Do you find that sometimes you are heard, and other times you aren’t?
Timing is key. When it’s sunny, who wants to buy an umbrella?
Here, red10 ‘s Hazel Howard shares Cialdini’s “Pre-suasion” research on how to increase your chances of being listened to fairly – with a principle called “Privileged Moments”.
Tony needed to change the way his team were interacting – and fast….
This was no way to work!
Tony’s team were constantly criticised for not being proactive in delivering. His team’s contribution was essential to the successful delivery of the project. Not having them involved in key decision meetings meant they were constantly in reactive mode and expected to be able to deliver ‘on tap’.
He needed a team representative at these meetings to help get on the front foot. He needed to speak with the Sponsor – and soon…
How did it get to this?
Tony led the team well; they liked and trusted him a lot. They often went over and beyond for such a wonderful leader.

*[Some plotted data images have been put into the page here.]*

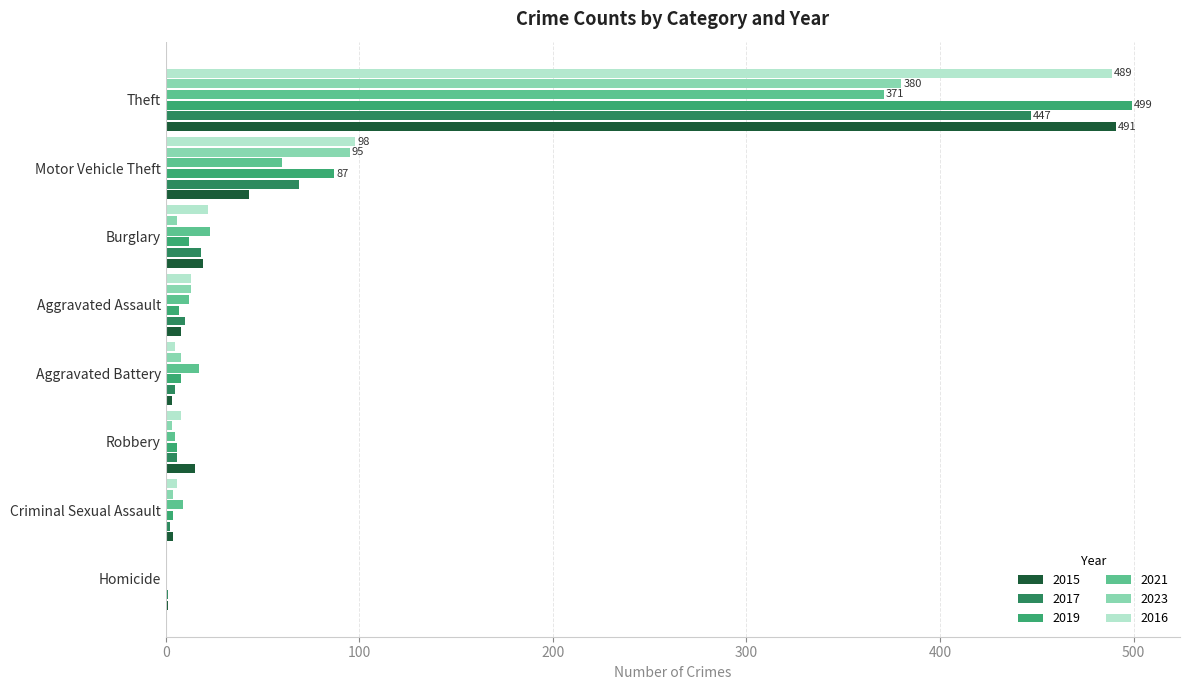

What is the sum of all 2021 values?

497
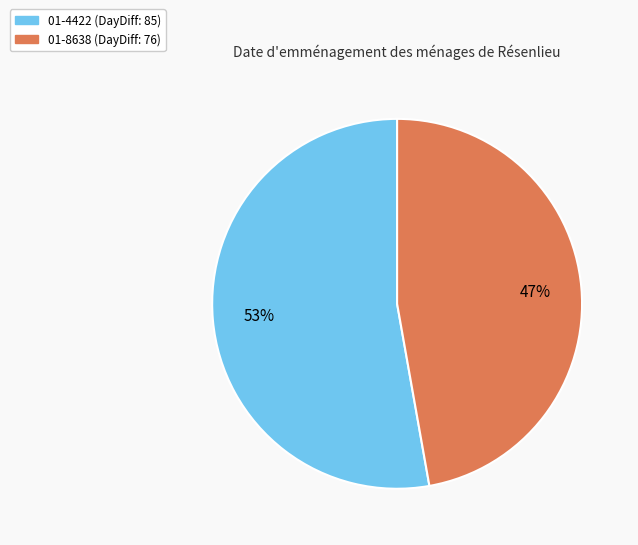

To the nearest percent, what is the average slice percentage?

50%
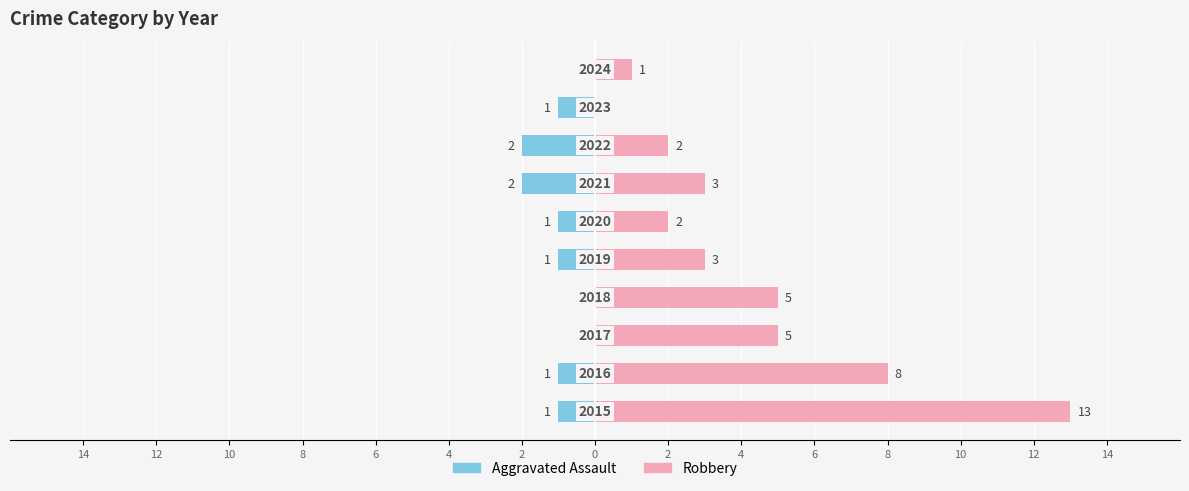

How many groups of bars are there?

10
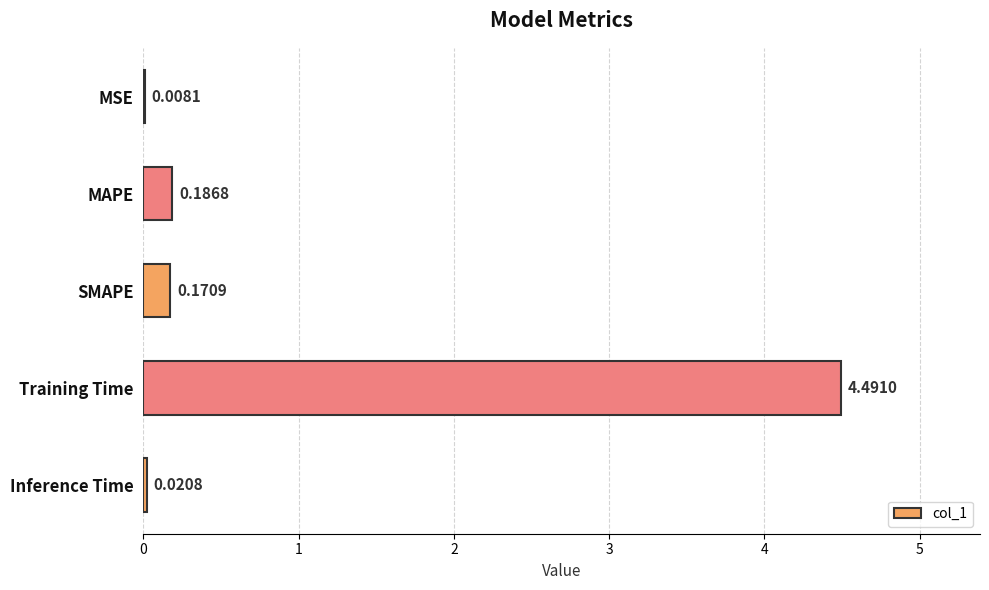

Where is the data nearest to the value 2?

MAPE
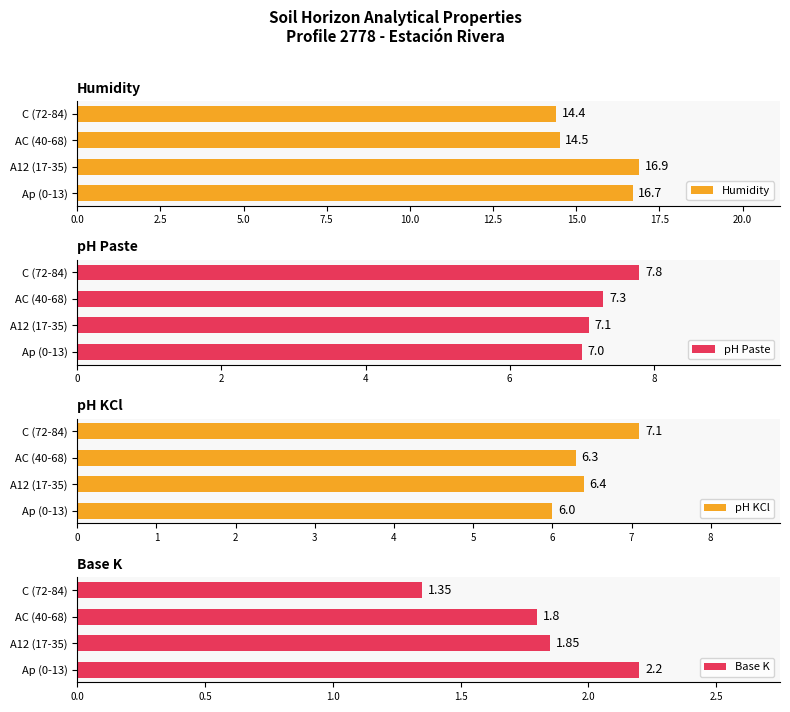

What is the difference between the maximum and minimum values in the Humidity series?

2.5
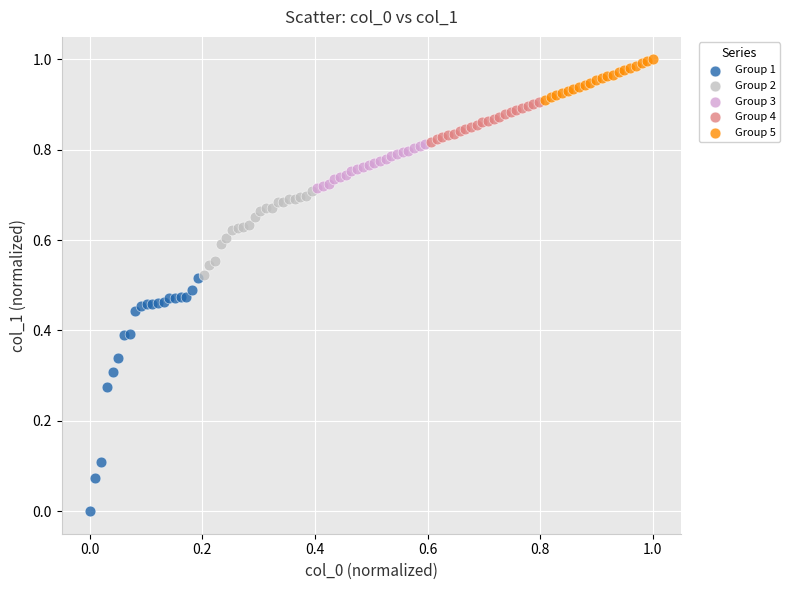

Which series has the widest spread of Y values?

Group 1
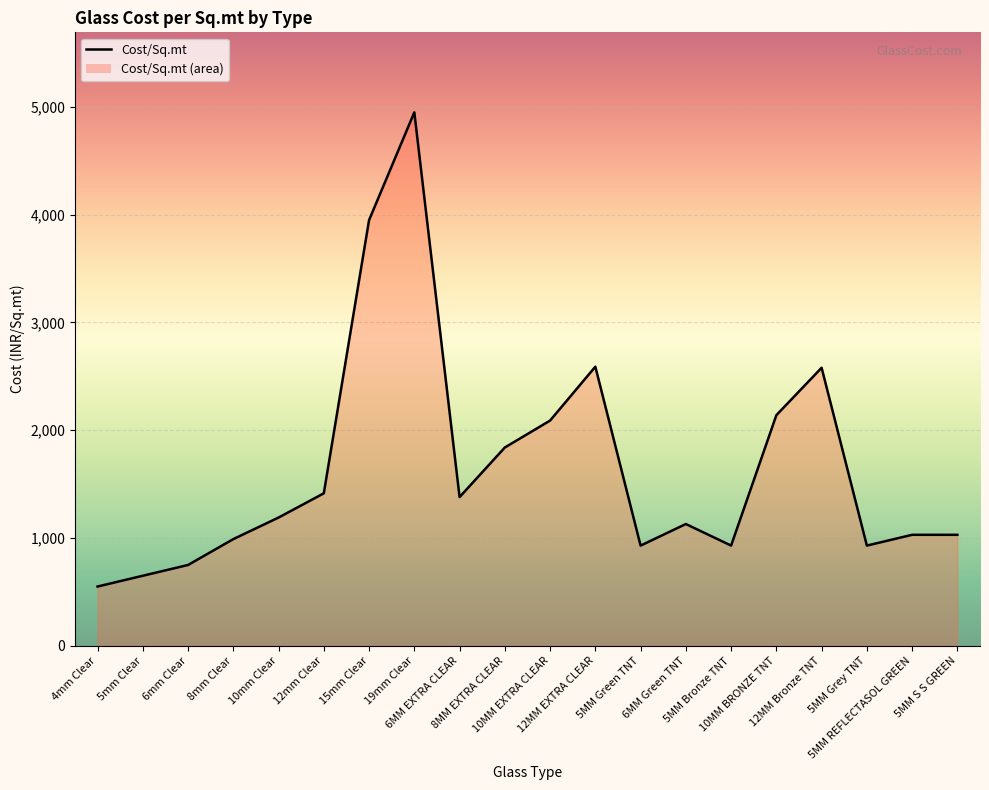

How many values are below 1190?

10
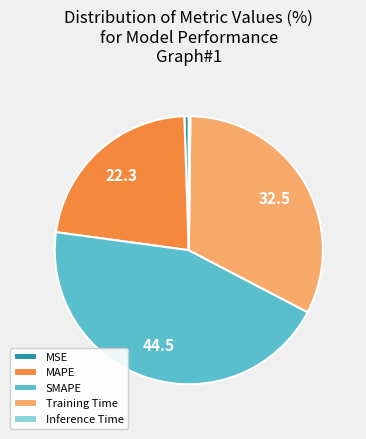

Which has a higher value, SMAPE or MSE?

SMAPE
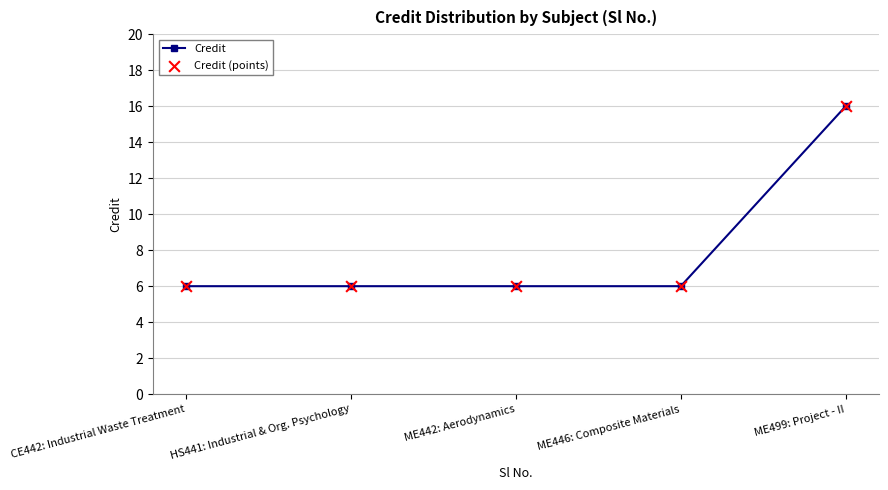

True or false: the data has more than 1 interior local peaks.

False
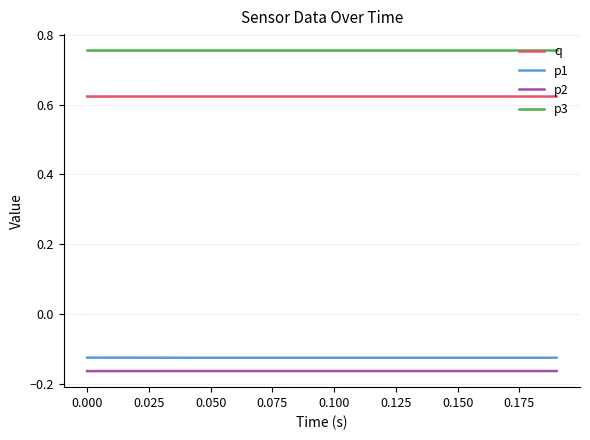

True or false: q and p3 intersect in this chart.

False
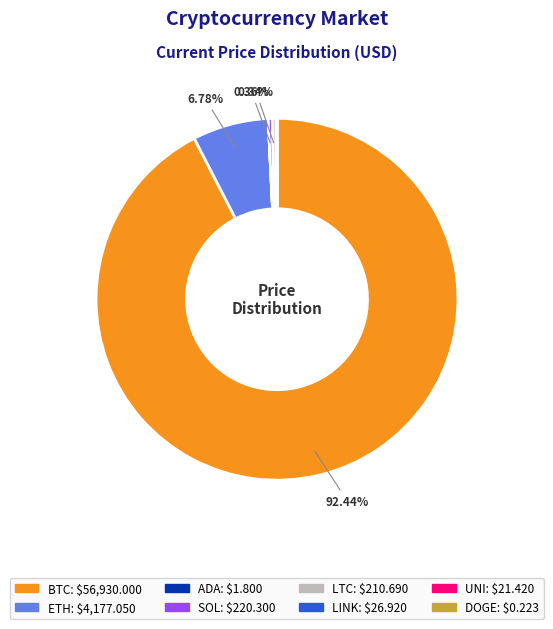

True or false: BTC accounts for 92% of the total.

True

Tony had led successful teams for a while in the organisation, but now had a new manager who liked to keep his cards close to his chest. When the large project came up to drive product development Tony naturally assumed one his team would be asked to be part of the group, giving input and involved in making decisions. He was surprised when they weren’t and asked his boss about the omission; believing it would be detrimental to the success of the project.
Tony was advised that not everyone could attend. His manager would be attending and would let Tony know if anything was needed from his team. This didn’t do much to assure Tony. His new leader had only been in position for a few weeks and Tony wasn’t sure he would appreciate the complexities ahead.
Recognising what needed to be done
After a couple of weeks, Tony’s team were inundated with requests for work from the decisions made by the project team from a variety of sources. Everyone it seemed, needed their input and questions were repeated to different team members. Suddenly, the plans of the team went out the window and they were having to react to a bombardment of questions.
Tony asked his manager if he – or one of the team – could attend the meeting to help stem the tide of requests from different angles and enable more proactive input rather than have all the work spill out from it. He was told he couldn’t.
Another few weeks past and the team were shattered. There had been constant demands from this team and other work was suffering. Tony prided himself on his planning but with this work now deemed priority he had no choice but to allocate the majority of his team to fire-fighting the demands. His team – who enjoyed how Tony had led them in the past – started to make noises about looking for other roles. There had simply been one too many 14 hours day for them.
He needed to speak with Camilla, the sponsor of the project. And fast!
Robert Cialdini’s Pre-suasion Principles to the rescue
He needed to find, what Robert Cialdini calls, a ‘Privileged Moment.’
Cialdini is a best-selling author and with world-wide recognition for his field research on the psychology of influence, has identified 8 key principles he has found that savvy communicators do before delivering a message to get it accepted.
Cialdini’s book on pre-suasion illustrates these principles, based on his research. The first one exists to gain our attention. It is about seeking the right moment to tell someone something; when they have no distractions and are ready to listen to what you have to say: the Privileged Moment.
It is about connecting with the recipient at the right time. This could be if something has gone wrong and the other party can provide a right (for example). It provides a win:win situation for both parties.
Seizing the moment
Is was what Tony needed to find; that Privileged Moment with Camilla.
A few days later, Tony attended a presentation where senior leaders took to the stage and talked about the balance of work and life and how important it was to the organisation. Camilla was one of the presenters. This was the moment – the subject was relevant and the recipient with well-being at the forefront of their focus. Once it had finished, he approached Camilla. She acknowledged him. He told her how much he enjoyed her presentation.
Tony asked if she had a couple of minutes as he wanted to explain how the balance of work was far outweighing any life his team members were having, based on the current situation they found themselves in. Camilla listened. She was amazed that his team weren’t present at the meetings and promised Tony that this would be rectified straight away.
As they walked back to the office together, she asked about Tony and his ambitions – she had heard how good he was – and mentioned that she had a role she would also like him to consider for the future. Tony said he would consider it; once his team were back on an even keel.